* [PROMPT]: Your job is to print the listing exactly.

* [THE RECORDS]:
=== Section Start ===
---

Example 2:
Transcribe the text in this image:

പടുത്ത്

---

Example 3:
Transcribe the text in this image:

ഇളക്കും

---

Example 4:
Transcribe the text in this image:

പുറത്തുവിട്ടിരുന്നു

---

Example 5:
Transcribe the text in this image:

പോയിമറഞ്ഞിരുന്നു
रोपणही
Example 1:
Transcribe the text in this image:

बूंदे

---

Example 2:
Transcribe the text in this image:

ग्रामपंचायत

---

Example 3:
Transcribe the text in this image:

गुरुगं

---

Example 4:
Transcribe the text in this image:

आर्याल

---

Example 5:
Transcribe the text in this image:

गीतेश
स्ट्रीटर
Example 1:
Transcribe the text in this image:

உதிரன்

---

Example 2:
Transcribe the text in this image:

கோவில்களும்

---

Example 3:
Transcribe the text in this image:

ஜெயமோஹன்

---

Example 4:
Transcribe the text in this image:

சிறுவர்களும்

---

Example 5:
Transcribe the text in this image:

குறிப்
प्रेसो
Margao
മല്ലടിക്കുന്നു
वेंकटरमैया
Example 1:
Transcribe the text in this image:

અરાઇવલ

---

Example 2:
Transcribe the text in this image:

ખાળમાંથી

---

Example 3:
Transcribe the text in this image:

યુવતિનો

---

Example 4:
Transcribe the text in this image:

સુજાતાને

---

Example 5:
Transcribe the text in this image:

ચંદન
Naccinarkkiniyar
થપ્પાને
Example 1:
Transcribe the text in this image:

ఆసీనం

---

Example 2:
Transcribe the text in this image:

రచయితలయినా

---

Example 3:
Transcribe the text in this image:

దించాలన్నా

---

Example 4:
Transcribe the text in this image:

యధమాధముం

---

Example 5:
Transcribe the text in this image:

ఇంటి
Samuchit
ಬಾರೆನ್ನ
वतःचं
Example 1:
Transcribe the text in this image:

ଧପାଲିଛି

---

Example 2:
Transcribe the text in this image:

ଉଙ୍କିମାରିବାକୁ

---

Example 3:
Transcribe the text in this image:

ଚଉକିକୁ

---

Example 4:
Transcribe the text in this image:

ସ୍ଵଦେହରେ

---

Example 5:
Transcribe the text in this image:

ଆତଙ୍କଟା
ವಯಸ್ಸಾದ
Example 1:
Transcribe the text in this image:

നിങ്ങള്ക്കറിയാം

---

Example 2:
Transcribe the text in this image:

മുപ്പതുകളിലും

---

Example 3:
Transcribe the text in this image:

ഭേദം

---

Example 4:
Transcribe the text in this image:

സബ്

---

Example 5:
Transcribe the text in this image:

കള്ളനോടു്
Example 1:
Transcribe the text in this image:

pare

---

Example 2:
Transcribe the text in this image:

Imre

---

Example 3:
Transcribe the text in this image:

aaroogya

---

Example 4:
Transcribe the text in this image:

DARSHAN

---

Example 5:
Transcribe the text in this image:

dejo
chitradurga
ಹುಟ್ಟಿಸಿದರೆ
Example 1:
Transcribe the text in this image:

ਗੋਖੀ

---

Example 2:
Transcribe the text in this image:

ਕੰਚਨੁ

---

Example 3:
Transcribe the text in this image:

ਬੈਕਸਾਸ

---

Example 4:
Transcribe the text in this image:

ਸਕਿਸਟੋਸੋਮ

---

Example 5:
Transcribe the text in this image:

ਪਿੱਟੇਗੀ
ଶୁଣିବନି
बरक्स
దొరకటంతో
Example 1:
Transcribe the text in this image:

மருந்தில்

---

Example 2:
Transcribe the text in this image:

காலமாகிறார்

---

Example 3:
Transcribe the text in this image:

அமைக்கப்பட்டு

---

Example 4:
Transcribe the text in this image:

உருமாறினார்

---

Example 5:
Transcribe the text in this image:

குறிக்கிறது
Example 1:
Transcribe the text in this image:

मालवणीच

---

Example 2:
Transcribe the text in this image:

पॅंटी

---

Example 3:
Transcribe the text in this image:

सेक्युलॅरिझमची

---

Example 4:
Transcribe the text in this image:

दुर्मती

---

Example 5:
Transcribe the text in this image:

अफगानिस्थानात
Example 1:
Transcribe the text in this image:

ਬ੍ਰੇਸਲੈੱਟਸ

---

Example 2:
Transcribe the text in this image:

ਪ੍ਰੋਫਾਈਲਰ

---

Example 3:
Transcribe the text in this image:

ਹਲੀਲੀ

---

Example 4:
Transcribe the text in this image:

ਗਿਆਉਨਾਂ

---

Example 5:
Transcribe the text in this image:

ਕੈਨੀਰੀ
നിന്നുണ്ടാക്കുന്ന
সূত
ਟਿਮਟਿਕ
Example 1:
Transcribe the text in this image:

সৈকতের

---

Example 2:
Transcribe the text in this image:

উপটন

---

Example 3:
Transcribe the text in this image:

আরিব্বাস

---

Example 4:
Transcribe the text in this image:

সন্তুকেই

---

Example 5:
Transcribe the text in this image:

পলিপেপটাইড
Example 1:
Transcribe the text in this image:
=== Section End ===
* [EXPECTED ANSWER]:
---

Example 2:
Transcribe the text in this image:

പടുത്ത്

---

Example 3:
Transcribe the text in this image:

ഇളക്കും

---

Example 4:
Transcribe the text in this image:

പുറത്തുവിട്ടിരുന്നു

---

Example 5:
Transcribe the text in this image:

പോയിമറഞ്ഞിരുന്നു
रोपणही
Example 1:
Transcribe the text in this image:

बूंदे

---

Example 2:
Transcribe the text in this image:

ग्रामपंचायत

---

Example 3:
Transcribe the text in this image:

गुरुगं

---

Example 4:
Transcribe the text in this image:

आर्याल

---

Example 5:
Transcribe the text in this image:

गीतेश
स्ट्रीटर
Example 1:
Transcribe the text in this image:

உதிரன்

---

Example 2:
Transcribe the text in this image:

கோவில்களும்

---

Example 3:
Transcribe the text in this image:

ஜெயமோஹன்

---

Example 4:
Transcribe the text in this image:

சிறுவர்களும்

---

Example 5:
Transcribe the text in this image:

குறிப்
प्रेसो
Margao
മല്ലടിക്കുന്നു
वेंकटरमैया
Example 1:
Transcribe the text in this image:

અરાઇવલ

---

Example 2:
Transcribe the text in this image:

ખાળમાંથી

---

Example 3:
Transcribe the text in this image:

યુવતિનો

---

Example 4:
Transcribe the text in this image:

સુજાતાને

---

Example 5:
Transcribe the text in this image:

ચંદન
Naccinarkkiniyar
થપ્પાને
Example 1:
Transcribe the text in this image:

ఆసీనం

---

Example 2:
Transcribe the text in this image:

రచయితలయినా

---

Example 3:
Transcribe the text in this image:

దించాలన్నా

---

Example 4:
Transcribe the text in this image:

యధమాధముం

---

Example 5:
Transcribe the text in this image:

ఇంటి
Samuchit
ಬಾರೆನ್ನ
वतःचं
Example 1:
Transcribe the text in this image:

ଧପାଲିଛି

---

Example 2:
Transcribe the text in this image:

ଉଙ୍କିମାରିବାକୁ

---

Example 3:
Transcribe the text in this image:

ଚଉକିକୁ

---

Example 4:
Transcribe the text in this image:

ସ୍ଵଦେହରେ

---

Example 5:
Transcribe the text in this image:

ଆତଙ୍କଟା
ವಯಸ್ಸಾದ
Example 1:
Transcribe the text in this image:

നിങ്ങള്ക്കറിയാം

---

Example 2:
Transcribe the text in this image:

മുപ്പതുകളിലും

---

Example 3:
Transcribe the text in this image:

ഭേദം

---

Example 4:
Transcribe the text in this image:

സബ്

---

Example 5:
Transcribe the text in this image:

കള്ളനോടു്
Example 1:
Transcribe the text in this image:

pare

---

Example 2:
Transcribe the text in this image:

Imre

---

Example 3:
Transcribe the text in this image:

aaroogya

---

Example 4:
Transcribe the text in this image:

DARSHAN

---

Example 5:
Transcribe the text in this image:

dejo
chitradurga
ಹುಟ್ಟಿಸಿದರೆ
Example 1:
Transcribe the text in this image:

ਗੋਖੀ

---

Example 2:
Transcribe the text in this image:

ਕੰਚਨੁ

---

Example 3:
Transcribe the text in this image:

ਬੈਕਸਾਸ

---

Example 4:
Transcribe the text in this image:

ਸਕਿਸਟੋਸੋਮ

---

Example 5:
Transcribe the text in this image:

ਪਿੱਟੇਗੀ
ଶୁଣିବନି
बरक्स
దొరకటంతో
Example 1:
Transcribe the text in this image:

மருந்தில்

---

Example 2:
Transcribe the text in this image:

காலமாகிறார்

---

Example 3:
Transcribe the text in this image:

அமைக்கப்பட்டு

---

Example 4:
Transcribe the text in this image:

உருமாறினார்

---

Example 5:
Transcribe the text in this image:

குறிக்கிறது
Example 1:
Transcribe the text in this image:

मालवणीच

---

Example 2:
Transcribe the text in this image:

पॅंटी

---

Example 3:
Transcribe the text in this image:

सेक्युलॅरिझमची

---

Example 4:
Transcribe the text in this image:

दुर्मती

---

Example 5:
Transcribe the text in this image:

अफगानिस्थानात
Example 1:
Transcribe the text in this image:

ਬ੍ਰੇਸਲੈੱਟਸ

---

Example 2:
Transcribe the text in this image:

ਪ੍ਰੋਫਾਈਲਰ

---

Example 3:
Transcribe the text in this image:

ਹਲੀਲੀ

---

Example 4:
Transcribe the text in this image:

ਗਿਆਉਨਾਂ

---

Example 5:
Transcribe the text in this image:

ਕੈਨੀਰੀ
നിന്നുണ്ടാക്കുന്ന
সূত
ਟਿਮਟਿਕ
Example 1:
Transcribe the text in this image:

সৈকতের

---

Example 2:
Transcribe the text in this image:

উপটন

---

Example 3:
Transcribe the text in this image:

আরিব্বাস

---

Example 4:
Transcribe the text in this image:

সন্তুকেই

---

Example 5:
Transcribe the text in this image:

পলিপেপটাইড
Example 1:
Transcribe the text in this image:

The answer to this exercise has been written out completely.